An MoJ spokesperson said any claims the Justice Secretary or the MoJ told court staff to report the names of barristers who fail to appear in court are “categorically untrue.”
The MoJ told City A.M. it is “monitoring the number of disrupted cases… to assess the impact on the justice system.”
The comments come after the Law Society Gazette last week reported that all Crown Court clerks had been asked to hand over information on barrister’s missed hearings to attend strikes.
The Times later reported that an MoJ spokesperson, in seeking to explain the letter, had claimed it had “used confusing language and was potentially sent by mistake.”
The reports came after the Lord Chief Justice was accused of seeking to “intimidate” striking barristers, by telling judges to refer them to the regulator, as they continued their strike over legal aid fees this week.

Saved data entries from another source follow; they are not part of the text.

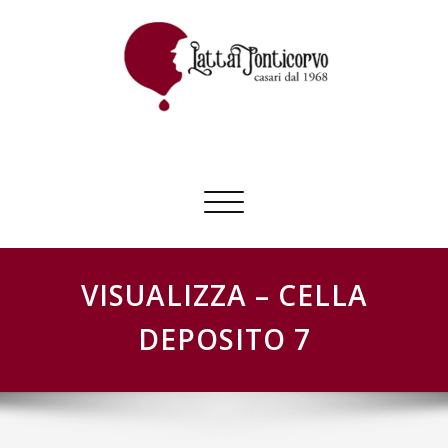
Skip
to
content
GESTIONE SCHEDE LATTAI PONTICORVO
Commuta
navigazione
VISUALIZZA – CELLA
DEPOSITO 7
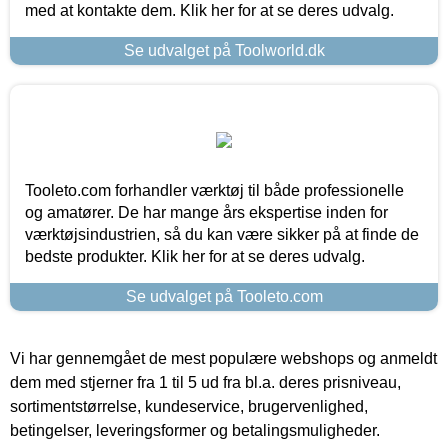
med at kontakte dem. Klik her for at se deres udvalg.
Se udvalget på Toolworld.dk
Tooleto.com forhandler værktøj til både professionelle
og amatører. De har mange års ekspertise inden for
værktøjsindustrien, så du kan være sikker på at finde de
bedste produkter. Klik her for at se deres udvalg.
Se udvalget på Tooleto.com
Vi har gennemgået de mest populære webshops og anmeldt
dem med stjerner fra 1 til 5 ud fra bl.a. deres prisniveau,
sortimentstørrelse, kundeservice, brugervenlighed,
betingelser, leveringsformer og betalingsmuligheder.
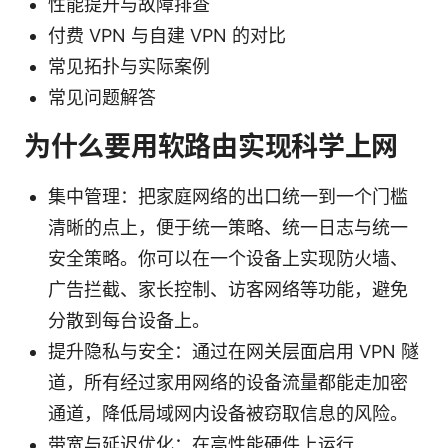
性能提升与故障排查
付费 VPN 与自建 VPN 的对比
常见拓扑与实际案例
常见问题解答
为什么要用软路由实现科学上网
集中管理：把家庭网络的出口统一到一个门槛
清晰的点上，便于统一策略、统一日志与统一
安全策略。你可以在一个设备上实现防火墙、
广告拦截、家长控制、访客网络等功能，避免
分散到每台设备上。
提升隐私与安全：通过在网关层面启用 VPN 隧
道，所有经过家用网络的设备流量都能走加密
通道，降低局域网内设备被窃取信息的风险。
带宽与延迟优化：在高性能硬件上运行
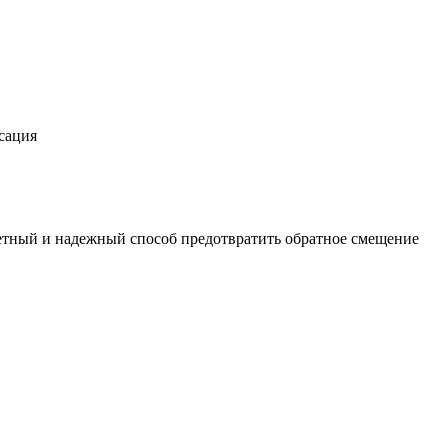
сация
аметный и надежный способ предотвратить обратное смещение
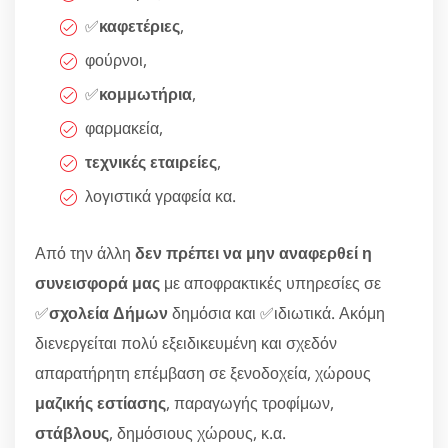
✅
καφετέριες
,
φούρνοι,
✅
κομμωτήρια
,
φαρμακεία,
τεχνικές εταιρείες
,
λογιστικά γραφεία κα.
Από την άλλη
δεν πρέπει να μην αναφερθεί η
συνεισφορά μας
με αποφρακτικές υπηρεσίες σε
✅
σχολεία Δήμων
δημόσια και ✅ιδιωτικά. Ακόμη
διενεργείται πολύ εξειδικευμένη και σχεδόν
απαρατήρητη επέμβαση σε ξενοδοχεία, χώρους
μαζικής εστίασης
, παραγωγής τροφίμων,
στάβλους
, δημόσιους χώρους, κ.α.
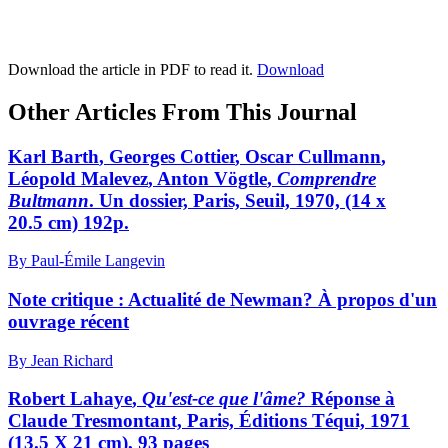
Download the article in PDF to read it.
Download
Other Articles From This Journal
Karl B
arth
, Georges C
ottier
, Oscar C
ullmann
,
Léopold M
alevez
, Anton V
ögtle
,
Comprendre
Bultmann
. Un dossier, Paris, Seuil, 1970, (14 x
20.5 cm) 192p.
By Paul-Émile Langevin
Note critique : Actualité de Newman?
À
propos d'un
ouvrage récent
By Jean Richard
Robert L
ahaye
,
Qu'est-ce que l'âme?
Réponse à
Claude Tresmontant, Paris, Éditions Téqui, 1971
(13.5 X 21 cm), 93 pages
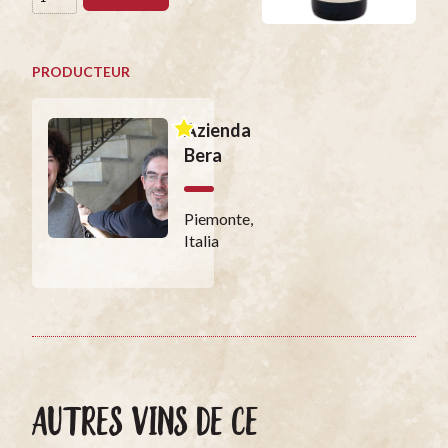
PRODUCTEUR
Azienda
Bera
Piemonte,
Italia
AUTRES VINS DE CE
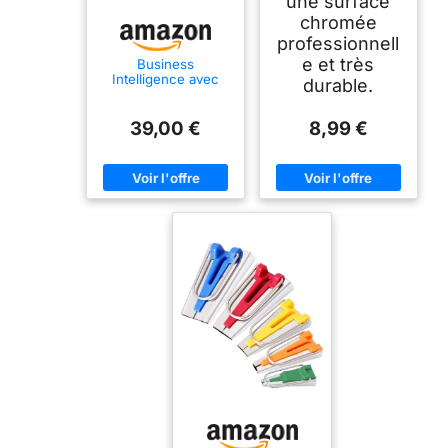
une surface
chromée
professionnell
e et très
Business
Intelligence avec
durable.
Python - Créez vos
outils BI de A à Z
39,00 €
8,99 €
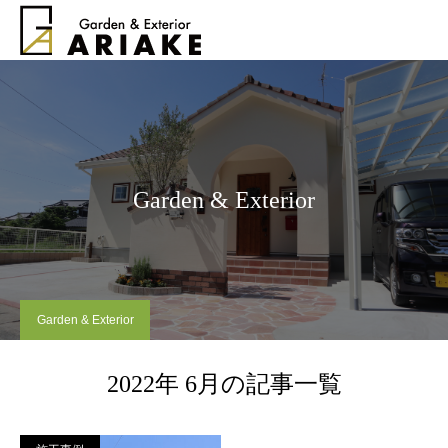
Garden & Exterior
Garden & Exterior
2022年 6月の記事一覧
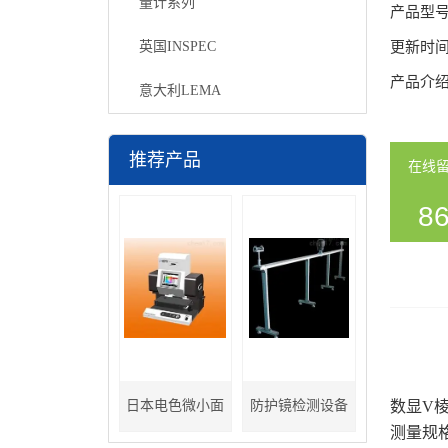
量计系列
产品型
英国INSPEC
更新时
产品介
意大利LEMA
推荐产品
在线
86
54
日本电色微小面
防护镜检测设备
数显V棱
测量规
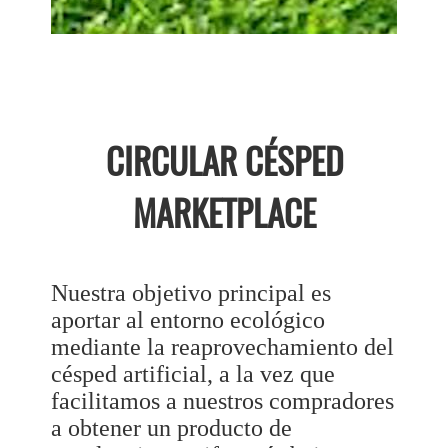
CIRCULAR CÉSPED
MARKETPLACE
Nuestra objetivo principal es
aportar al entorno ecológico
mediante la reaprovechamiento del
césped artificial, a la vez que
facilitamos a nuestros compradores
a obtener un producto de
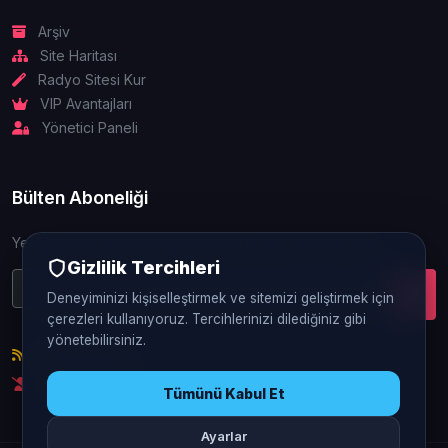
Arşiv
Site Haritası
Radyo Sitesi Kur
VIP Avantajları
Yönetici Paneli
Bülten Aboneliği
Yeniliklerden ve güncellemelerden ilk siz haberdar olun.
Gizlilik Tercihleri
Deneyiminizi kişiselleştirmek ve sitemizi geliştirmek için
çerezleri kullanıyoruz. Tercihlerinizi dilediğiniz gibi
yönetebilirsiniz.
RSS Beslemesi
Abonelikten Çık
Tümünü Kabul Et
Ayarlar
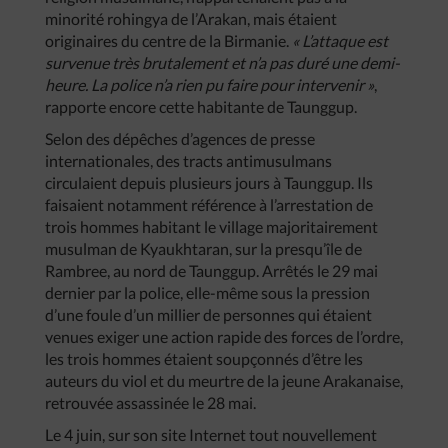
minorité rohingya de l’Arakan, mais étaient
originaires du centre de la Birmanie.
« L’attaque est
survenue très brutalement et n’a pas duré une demi-
heure. La police n’a rien pu faire pour intervenir »
,
rapporte encore cette habitante de Taunggup.
Selon des dépêches d’agences de presse
internationales, des tracts antimusulmans
circulaient depuis plusieurs jours à Taunggup. Ils
faisaient notamment référence à l’arrestation de
trois hommes habitant le village majoritairement
musulman de Kyaukhtaran, sur la presqu’île de
Rambree, au nord de Taunggup. Arrêtés le 29 mai
dernier par la police, elle-même sous la pression
d’une foule d’un millier de personnes qui étaient
venues exiger une action rapide des forces de l’ordre,
les trois hommes étaient soupçonnés d’être les
auteurs du viol et du meurtre de la jeune Arakanaise,
retrouvée assassinée le 28 mai.
Le 4 juin, sur son site Internet tout nouvellement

Acting on a pro bono basis for the CBA, law firm Mishcon de Reya asked the MoJ to say whether any barristers’ names were in fact handed over, as the firm claimed that any such purported instruction would breach the UK’s data protection rules.
The firm called on the MoJ to say who approved the alleged instruction as it asked the ministry to explain whether any purported decision was in fact a “mistake”.
Mishcon also called on the UK’s information watchdog to investigate the allegations “at the earliest opportunity.”
CBA chair Jo Sidhu said: “Intimidatory tactics such as these are designed to cause distress and are a diversion from what must happen: a swift and fair settlement of our reasonable demands in relation to criminal defence advocacy fees under legal aid, in order to conclude this dispute in the long-term interests of the criminal justice system.”